**TASK PROMPT**
Only lines with the string "left" matter here; gather them from the material below.

:: MATERIAL TO PROCESS

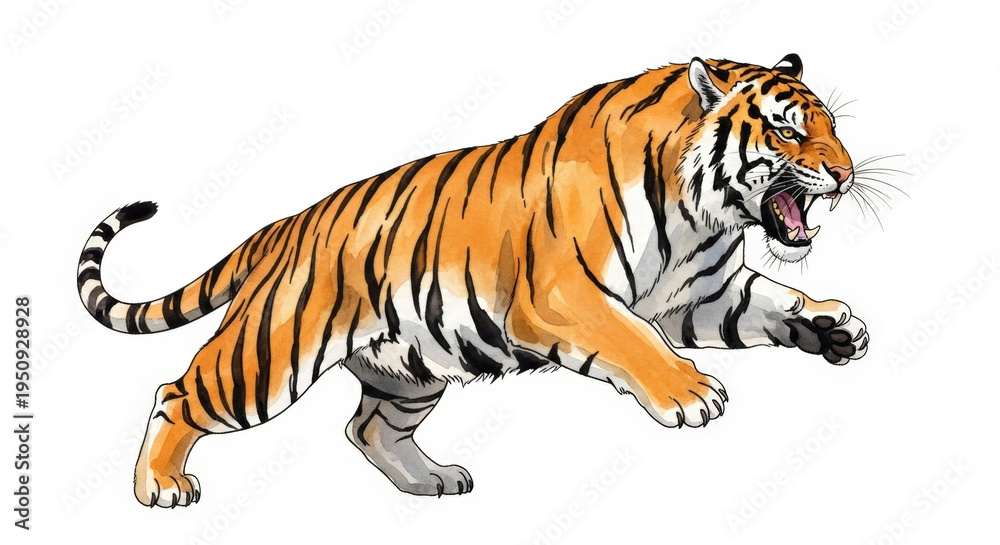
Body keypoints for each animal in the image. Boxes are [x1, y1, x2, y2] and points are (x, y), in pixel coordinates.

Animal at [77, 54, 869, 508]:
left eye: (833, 126)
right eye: (790, 131)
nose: (845, 173)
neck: (702, 212)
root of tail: (282, 227)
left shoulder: (703, 295)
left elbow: (773, 299)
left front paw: (834, 324)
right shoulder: (564, 294)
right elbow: (632, 336)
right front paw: (690, 392)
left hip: (411, 369)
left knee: (365, 425)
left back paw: (432, 480)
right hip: (267, 358)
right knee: (178, 394)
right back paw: (160, 486)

::::

**YOUR RESPONSE**
left eye: (833, 126)
left shoulder: (703, 295)
left elbow: (773, 299)
left front paw: (834, 324)
left hip: (411, 369)
left knee: (365, 425)
left back paw: (432, 480)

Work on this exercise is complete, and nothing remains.